Trust and a sense of mutual understanding are integral to any meaningful friendship. Every social organization relies on a set of basic and universally respected ground rules in order to function efficiently and effectively. The basis for a friendship between a homosexual man and a heterosexual man—indeed, the basis for any meaningful acceptance of homosexual males into the broader fraternity of men—has to be trust. Straight men who live in hip, liberal urban environments may get used to an overabundance of homosexual males,and they may learn to laugh off, ignore or even be flattered by the creepiest advances of their homosexual peers. But that’s not quite the same as establishing trust, and it doesn’t fly outside the city limits.

Real male friendship, what Aussies would call “mateship,” is an alliance built on trust. You want to be able to trust a buddy to get your back, without worrying that he’s secretly waiting for the opportunity to poke you in the butt. You can trust a real pal around your wife, and likewise, you should be able to trust that he won’t violate your own sexual boundaries. Only when that trust has been established can anything resembling a real friendship between men occur. It’s a pop psychology myth that men have “problems” expressing themselves. It’s been my experience that even the most standoff-ish regular Joes are often willing (and sometimes surprisingly eager) to talk about the most embarrassing or personal aspects of their lives—with another guy who has earned their trust, who doesn’t have a secret agenda and who won’t use the information against them later.

That trust is the foundation of friendship should be obvious, and the idea that homos should respect the sexual boundaries of straight guys should also be obvious. But it doesn’t seem to be obvious enough. Too often, homosexual males throw good sense out the window and start thinking with their dicks. I’ve watched them recklessly overstep obvious and reasonable boundaries again and again, and then get butt-hurt when straight men want to keep them at arm’s length. I’ve heard horror stories from straight men about homosexual men who leer at them, catcall, make snide sexual innuendos about them, or hit on them outright in public—forcing them to awkwardly assert their heterosexuality or have everyone assume they are homosexual. And when those men do assert their heterosexuality, no matter what the circumstances, homosexuals seem more than happy to reflexively tar them with the “homophobia” brush and label them “insecure.”

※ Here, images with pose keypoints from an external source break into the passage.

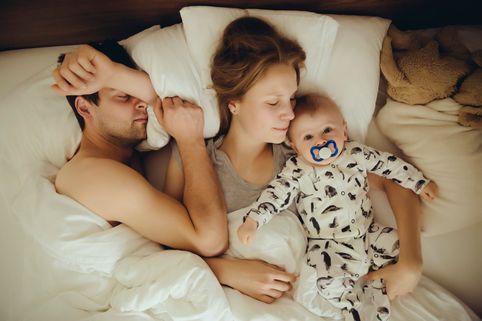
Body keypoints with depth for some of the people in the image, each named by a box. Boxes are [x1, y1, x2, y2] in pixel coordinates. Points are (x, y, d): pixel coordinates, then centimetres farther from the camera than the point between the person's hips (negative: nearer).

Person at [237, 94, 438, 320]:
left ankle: (376, 285, 7)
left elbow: (389, 164, 10)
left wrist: (421, 183, 13)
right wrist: (252, 221, -28)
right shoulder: (297, 172, -9)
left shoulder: (358, 154, 0)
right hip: (329, 246, -4)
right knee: (330, 284, -24)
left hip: (368, 233, 4)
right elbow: (275, 194, -15)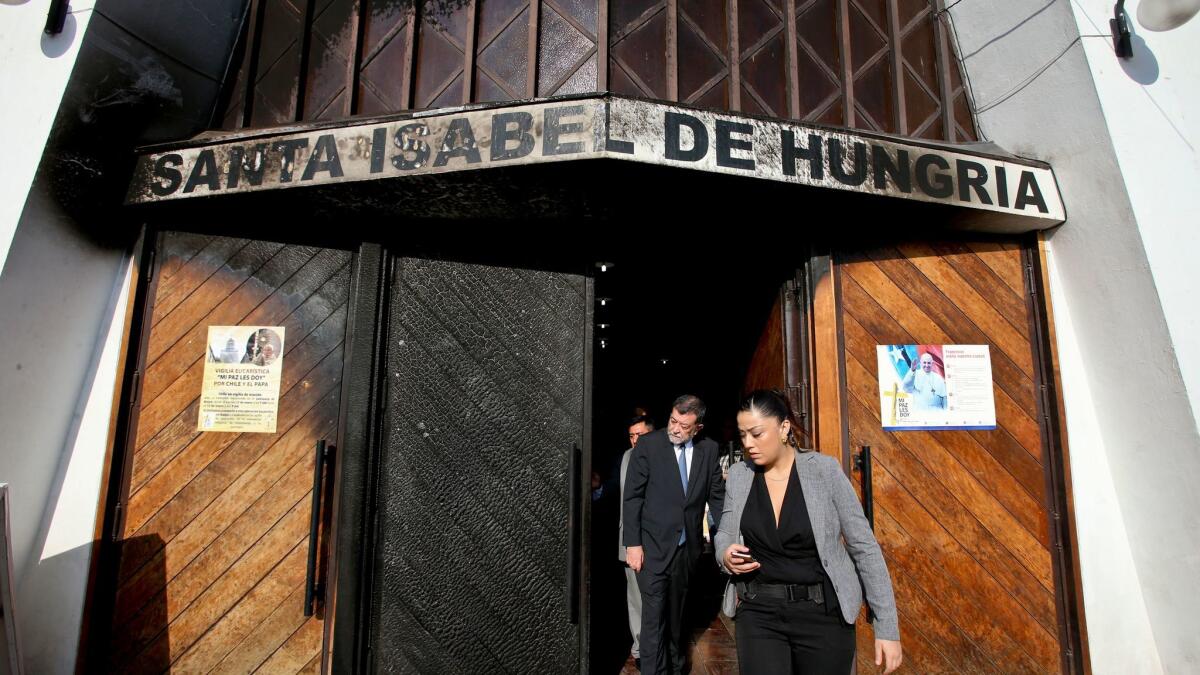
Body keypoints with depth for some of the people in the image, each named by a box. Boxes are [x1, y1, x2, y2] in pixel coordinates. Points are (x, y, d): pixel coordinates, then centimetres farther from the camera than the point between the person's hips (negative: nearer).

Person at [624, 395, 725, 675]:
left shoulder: (708, 449, -1)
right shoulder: (648, 444, -11)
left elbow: (717, 495, 6)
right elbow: (633, 496, -10)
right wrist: (633, 544, -12)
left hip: (688, 545, 4)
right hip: (654, 544, -4)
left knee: (676, 610, 20)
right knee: (654, 613, -3)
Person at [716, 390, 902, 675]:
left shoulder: (824, 470, -12)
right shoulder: (738, 474, -2)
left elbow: (865, 548, -7)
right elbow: (725, 534, 11)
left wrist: (887, 627, -7)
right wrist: (726, 555, -12)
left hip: (823, 613, -2)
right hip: (759, 612, 2)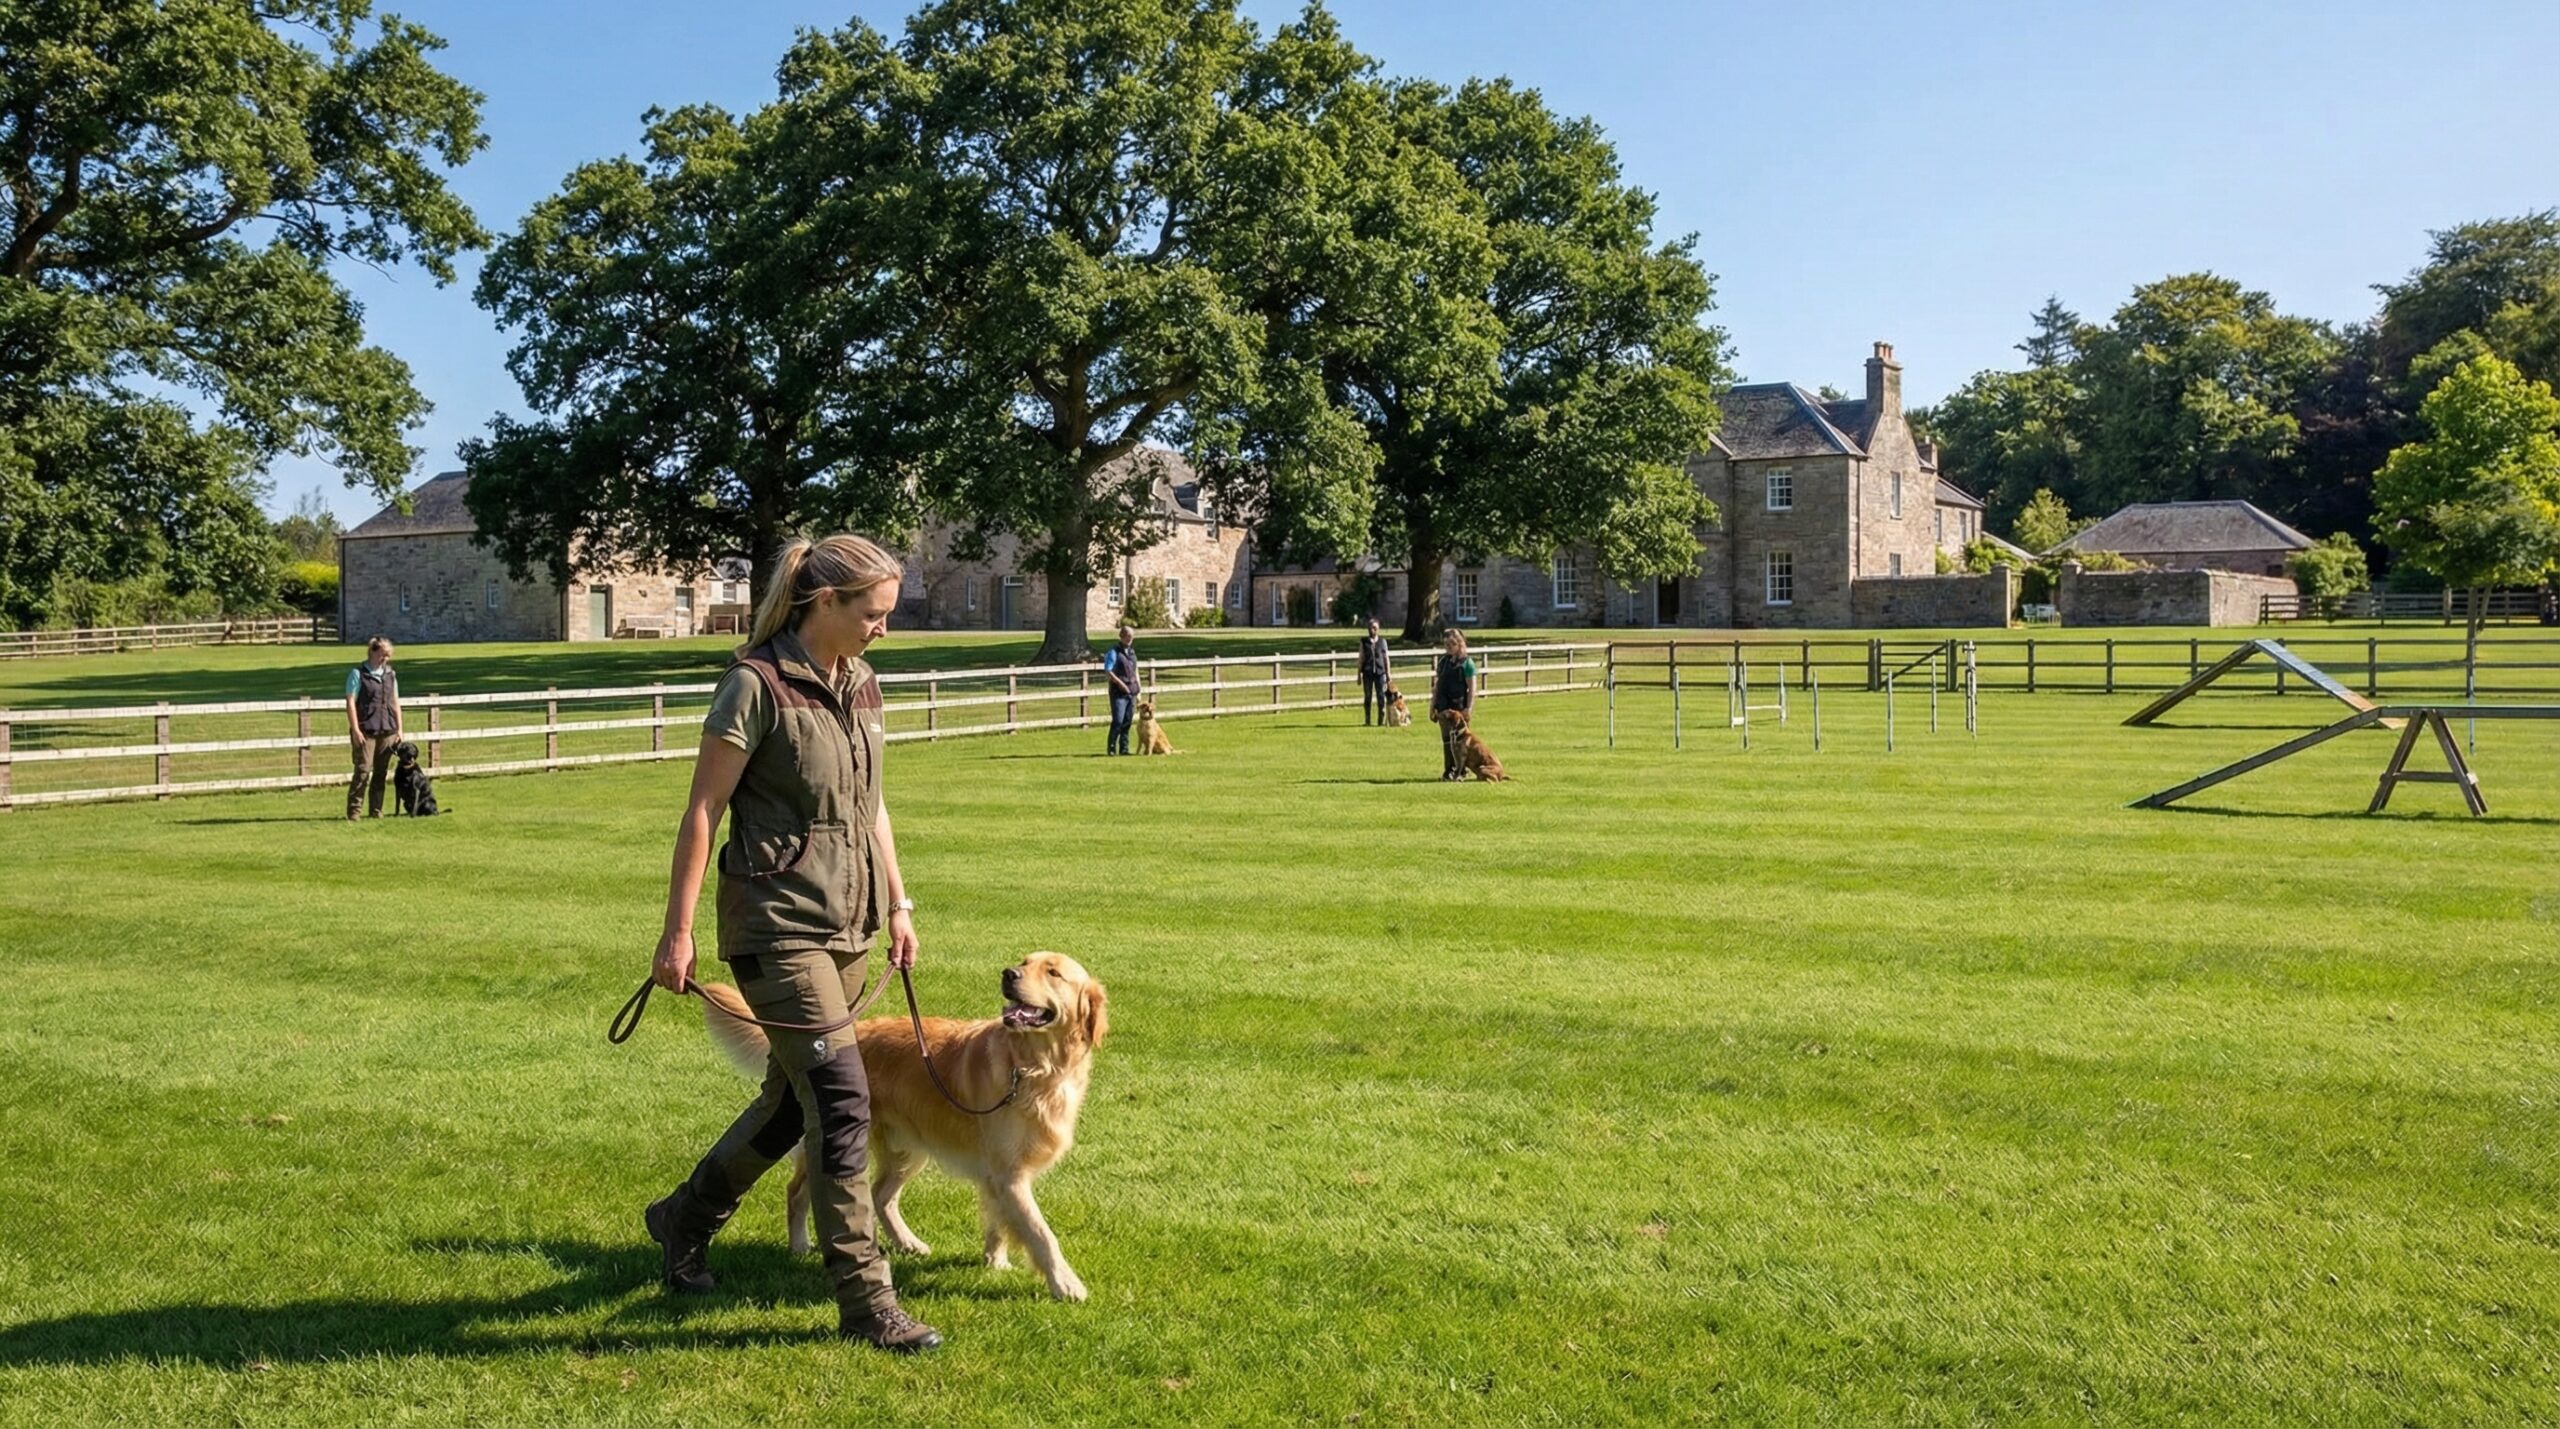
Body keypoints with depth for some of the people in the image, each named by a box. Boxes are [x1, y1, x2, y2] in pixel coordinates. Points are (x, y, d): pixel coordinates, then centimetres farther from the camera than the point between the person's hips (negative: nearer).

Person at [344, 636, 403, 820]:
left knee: (381, 773, 6)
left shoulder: (391, 674, 14)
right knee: (363, 770, -10)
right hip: (366, 731, -5)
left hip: (387, 731, 5)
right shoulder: (358, 674, -2)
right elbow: (351, 703, -6)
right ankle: (352, 811, -6)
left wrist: (399, 729, 13)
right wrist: (355, 730, -12)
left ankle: (375, 811, 11)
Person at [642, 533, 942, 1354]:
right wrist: (677, 930, -11)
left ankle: (684, 1219, 38)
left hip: (850, 923, 8)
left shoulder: (860, 687, 9)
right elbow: (703, 810, -11)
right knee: (841, 1100, -8)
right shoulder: (757, 684, -12)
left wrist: (897, 903, 16)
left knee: (794, 1100, 16)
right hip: (778, 923, -8)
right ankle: (865, 1300, 2)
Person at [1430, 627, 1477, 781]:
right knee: (1446, 740, 8)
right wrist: (1433, 706, 13)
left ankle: (1461, 772, 4)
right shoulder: (1443, 661, 11)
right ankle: (1448, 771, 13)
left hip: (1459, 707, -6)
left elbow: (1472, 689, -9)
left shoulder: (1466, 663, -6)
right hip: (1443, 707, 6)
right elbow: (1437, 685, 16)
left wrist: (1468, 710, -16)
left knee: (1459, 741, -3)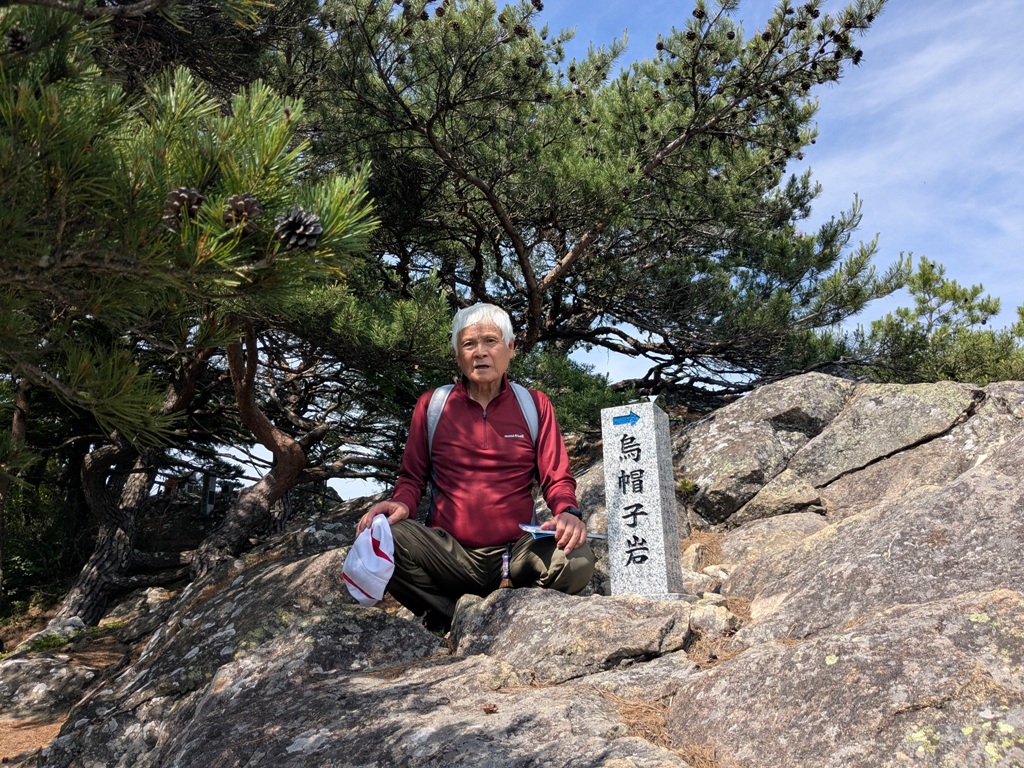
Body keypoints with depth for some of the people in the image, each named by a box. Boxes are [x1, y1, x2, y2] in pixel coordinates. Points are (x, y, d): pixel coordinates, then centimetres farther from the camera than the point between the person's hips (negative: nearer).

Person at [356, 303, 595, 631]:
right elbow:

I’ve been saying for a few years now that the real work for homosexual males lies not in political coercion, but in building alliances with straight men. Many heterosexual women think male homosexuality is just dandy. The real strained relationship remains where it has always historically been—between homosexual and heterosexual males. Any reconciliation between these two groups has to happen on the interpersonal level. Straight men shouldn’t simply be told that they have to become great pals with homosexual men and treat them like regular guys, and then pretend that any sexual advances are meant to be “harmless.” If homosexual and heterosexual men are going to maintain meaningful male friendships, homosexual males are going to have to demonstrate some respect for the sexual boundaries of straight men. They’re going to have to start thinking of straight men as being “off limits.” When they do, my experience has been that the end result is well worth showing a little restraint. It’s not a bad trade-off. It’s rational, it’s fair, and it’s civilized.

This is why I treat straight men like married women.

Originally posted online Sunday, June 08, 2008.